- _EXERCISE DATA_
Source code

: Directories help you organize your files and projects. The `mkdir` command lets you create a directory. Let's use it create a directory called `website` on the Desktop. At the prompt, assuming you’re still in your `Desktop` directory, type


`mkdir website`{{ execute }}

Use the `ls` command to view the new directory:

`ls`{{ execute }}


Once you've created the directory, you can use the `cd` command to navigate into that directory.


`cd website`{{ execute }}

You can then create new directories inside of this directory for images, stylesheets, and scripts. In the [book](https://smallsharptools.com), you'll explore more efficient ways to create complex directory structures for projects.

--

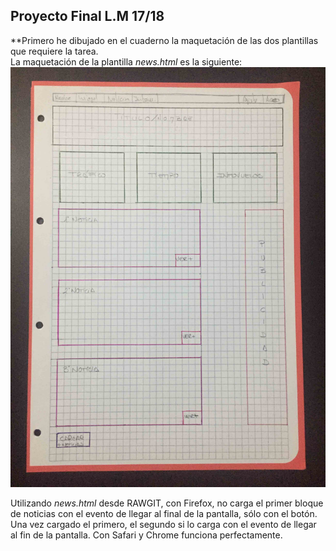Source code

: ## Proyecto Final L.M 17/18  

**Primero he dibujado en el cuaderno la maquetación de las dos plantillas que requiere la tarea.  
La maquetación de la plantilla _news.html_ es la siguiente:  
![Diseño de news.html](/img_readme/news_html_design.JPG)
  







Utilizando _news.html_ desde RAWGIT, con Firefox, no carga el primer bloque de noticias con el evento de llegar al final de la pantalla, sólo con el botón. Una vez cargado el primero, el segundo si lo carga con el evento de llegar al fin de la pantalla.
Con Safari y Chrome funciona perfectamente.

...

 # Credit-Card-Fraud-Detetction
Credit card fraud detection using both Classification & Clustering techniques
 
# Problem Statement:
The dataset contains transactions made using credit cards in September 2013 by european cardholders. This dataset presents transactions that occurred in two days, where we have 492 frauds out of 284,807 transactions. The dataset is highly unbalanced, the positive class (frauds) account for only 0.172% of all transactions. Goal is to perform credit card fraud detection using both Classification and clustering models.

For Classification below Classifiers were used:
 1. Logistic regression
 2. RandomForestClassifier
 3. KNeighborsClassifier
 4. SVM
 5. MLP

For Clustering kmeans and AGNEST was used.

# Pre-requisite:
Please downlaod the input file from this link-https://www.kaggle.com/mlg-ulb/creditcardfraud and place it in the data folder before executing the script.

- _EXERCISE GOAL_
Your task is to copy each line of the data above that holds "maquetación".

- _WORKED SOLUTION_
**Primero he dibujado en el cuaderno la maquetación de las dos plantillas que requiere la tarea.  
La maquetación de la plantilla _news.html_ es la siguiente:  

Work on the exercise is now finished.